International Food Policy Research Institute [7] further reported that most districts in central Punjab exhibited severe overexploitation of water resources leading to risk of salinity. Salinity could be a serious problem for food production/security, not just for the state of Punjab but for all over India if it does occur in the current agricultural systems. There are examples in the past such as Harappan civilisation that faced the similar consequences of misuse of natural resources and of salinity causing the end of that civilisation; providing good lessons for the present generation.

1.5. Loss of Crop and Wild Plant Diversity

As more and more area has been brought under wheat and rice cultivation, the diversity of wild plants and other cultivated crops such as pulses and other cereals has decreased. Before the 1960-70s, people used to practice multi-cropping, with wheat, barley, maize, various pulses, cotton and the like (varied according to the region) to fulfill their own needs and to sell the rest of the crop for monetary gains. This system had helped the communities (both producers and consumers) to adapt to the climate and to the availability of natural resources to meet their needs, although there were less monetary benefits than from the present agricultural systems. This has changed drastically over the past half century and farmers largely became interested in agricultural output for economic gains [1]. Singh and Sidhu [13] reported that a number of crops like sun hemp, cluster beans and sorghum had almost disappeared and there is reduced varietal diversification in rice and wheat. With wheat-rice occupying more than 77% of net cropped area of Punjab [16], the crop diversification index has decreased from 0.75 in 1975-76 to 0.58 in 2006-07 [17].
● ● ● ● ● ● ●
REQUIRED TASKS
1) In the passage on Punjab agriculture, which crops had almost disappeared according to Singh and Sidhu?
2) Reproduce the passage on Punjab agriculture from "International Food Policy" to "the present generation.".
3) Carry on the passage on Punjab agriculture and the loss of crop diversity from its last sentence.

MATERIAL SHOWN
● ● ● ● ● ● ●
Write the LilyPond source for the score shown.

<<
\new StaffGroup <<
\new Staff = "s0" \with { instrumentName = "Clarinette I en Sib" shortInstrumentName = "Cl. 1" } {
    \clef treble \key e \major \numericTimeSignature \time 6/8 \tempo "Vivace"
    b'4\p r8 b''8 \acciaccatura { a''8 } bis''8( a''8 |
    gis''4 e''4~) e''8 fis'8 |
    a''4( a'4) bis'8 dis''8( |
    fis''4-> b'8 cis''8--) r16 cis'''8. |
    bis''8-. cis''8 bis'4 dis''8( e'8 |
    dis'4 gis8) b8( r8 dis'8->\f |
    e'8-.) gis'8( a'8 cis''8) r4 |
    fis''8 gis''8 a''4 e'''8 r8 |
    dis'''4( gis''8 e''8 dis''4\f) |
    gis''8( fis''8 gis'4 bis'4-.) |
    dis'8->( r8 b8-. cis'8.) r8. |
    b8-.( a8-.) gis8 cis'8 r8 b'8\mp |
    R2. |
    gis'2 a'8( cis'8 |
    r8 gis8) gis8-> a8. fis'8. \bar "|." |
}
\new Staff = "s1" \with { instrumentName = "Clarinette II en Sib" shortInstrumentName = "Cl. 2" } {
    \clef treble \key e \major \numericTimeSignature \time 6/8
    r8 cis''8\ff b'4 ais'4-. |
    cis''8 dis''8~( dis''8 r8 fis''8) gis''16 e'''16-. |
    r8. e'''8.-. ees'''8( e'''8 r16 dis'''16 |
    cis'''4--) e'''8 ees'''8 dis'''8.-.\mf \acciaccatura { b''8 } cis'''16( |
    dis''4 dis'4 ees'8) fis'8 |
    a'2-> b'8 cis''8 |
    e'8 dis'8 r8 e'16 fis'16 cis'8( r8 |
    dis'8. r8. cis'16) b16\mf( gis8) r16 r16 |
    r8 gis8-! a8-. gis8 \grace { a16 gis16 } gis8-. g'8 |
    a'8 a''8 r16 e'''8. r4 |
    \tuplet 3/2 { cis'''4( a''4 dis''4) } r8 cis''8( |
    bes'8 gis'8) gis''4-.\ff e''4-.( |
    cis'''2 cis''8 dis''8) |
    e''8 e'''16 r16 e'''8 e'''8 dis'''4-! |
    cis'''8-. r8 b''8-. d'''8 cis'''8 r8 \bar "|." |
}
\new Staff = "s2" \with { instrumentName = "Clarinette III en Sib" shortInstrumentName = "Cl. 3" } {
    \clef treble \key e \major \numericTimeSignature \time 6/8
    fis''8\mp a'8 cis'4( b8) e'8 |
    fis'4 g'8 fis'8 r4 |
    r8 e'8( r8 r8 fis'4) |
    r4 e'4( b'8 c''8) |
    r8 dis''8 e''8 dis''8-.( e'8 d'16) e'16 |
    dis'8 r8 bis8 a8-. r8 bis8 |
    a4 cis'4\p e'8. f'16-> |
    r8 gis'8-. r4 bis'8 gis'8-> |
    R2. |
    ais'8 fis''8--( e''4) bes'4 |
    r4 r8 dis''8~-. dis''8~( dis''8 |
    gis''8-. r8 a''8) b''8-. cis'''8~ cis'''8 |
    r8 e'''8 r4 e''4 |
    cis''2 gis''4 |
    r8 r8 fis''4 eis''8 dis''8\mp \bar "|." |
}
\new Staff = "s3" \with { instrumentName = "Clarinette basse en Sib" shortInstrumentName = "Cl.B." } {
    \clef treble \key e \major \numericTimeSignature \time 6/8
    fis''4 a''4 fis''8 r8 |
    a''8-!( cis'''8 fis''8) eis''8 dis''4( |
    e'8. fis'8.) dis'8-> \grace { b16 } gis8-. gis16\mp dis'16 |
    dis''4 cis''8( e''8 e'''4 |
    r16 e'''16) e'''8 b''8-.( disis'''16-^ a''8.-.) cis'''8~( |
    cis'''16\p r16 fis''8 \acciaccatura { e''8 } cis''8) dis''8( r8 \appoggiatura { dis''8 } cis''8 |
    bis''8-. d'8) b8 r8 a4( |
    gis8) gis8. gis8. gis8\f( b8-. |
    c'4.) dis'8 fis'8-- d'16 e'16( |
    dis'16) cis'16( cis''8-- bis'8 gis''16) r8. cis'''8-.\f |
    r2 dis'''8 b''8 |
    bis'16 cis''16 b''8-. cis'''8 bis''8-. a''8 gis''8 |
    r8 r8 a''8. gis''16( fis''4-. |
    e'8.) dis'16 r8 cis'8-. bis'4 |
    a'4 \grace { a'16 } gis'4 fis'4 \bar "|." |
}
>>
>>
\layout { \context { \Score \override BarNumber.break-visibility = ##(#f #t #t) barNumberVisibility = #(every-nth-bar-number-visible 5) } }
● ● ● ● ● ● ●
RESPONSES BY TASK
1) Sun hemp, cluster beans and sorghum.

2)
International Food Policy Research Institute [7] further reported that most districts in central Punjab exhibited severe overexploitation of water resources leading to risk of salinity. Salinity could be a serious problem for food production/security, not just for the state of Punjab but for all over India if it does occur in the current agricultural systems. There are examples in the past such as Harappan civilisation that faced the similar consequences of misuse of natural resources and of salinity causing the end of that civilisation; providing good lessons for the present generation.

3)
Apart from the loss of minor crops, there has been significant loss of wild species where hardly any data is available. Some examples include disappearance of wild species such as Chenopodiumalbum, Commelina indica, which were widely used in famous winter dish ‘sarson ka sag’. Due to decrease in crop species diversity, there are greater incidents of diseases and insect-pests [17]. There is also a risk for the potential breakthrough of wheat and rice related diseases (such as rust/bacterial blight) that will be devastating for the state as its economy is mainly based upon agriculture. Due to loss of plant diversity and forest cover (which is only 6% (1382 square km) of the total area of the State), loss of fauna such as honey bees that play important role in agricultural systems and loss of common birds such as sparrows, peacockshas occurred at a fast speed (State of Environment, Punjab reports [21, 22]). The situation is so worse that there are rare sightings of a famous bird-peacock (a national bird of India), of sparrows, crows and honey bees which used to be seen common about 20-30 years ago. Moreover, many natural honey producers (operating at a small commercial scale) have to travel to other states to find forested areas for their bees to enhance honey production. This possesses another challenge for cultivation of minor crops which may need the natural fauna for pollination. It could limit the capacity of the state to produce only wind-pollinated crops and could be a major backlash that has not been explored in any of the studies.

1.6. Socio-Cultural and Health Impacts

Each of the ecological impacts, mentioned above, has multiple repercussions on the social system that is closely linked to agriculture. During the course of the Green Revolution, the socio-economic fabric of agricultural society has changed remarkably in terms of social relations, cultural, health and economic values. The agricultural communities have changed from part subsistence-based agriculture (and part-commercial) to mostly commercialized agriculture. Moreover, the other rural communities in the state that indirectly depend upon agriculture, for example carpenter or lock and smith who used to make tools and help people in agriculture are badly affected. Such a situation is rather alarming when most of the population of the state relies upon agriculture not only for monetary gains but also for their basic living and other associated socio-cultural gains.

Figure 4. Total indebtedness of Punjab farmers over time(Source: SAP )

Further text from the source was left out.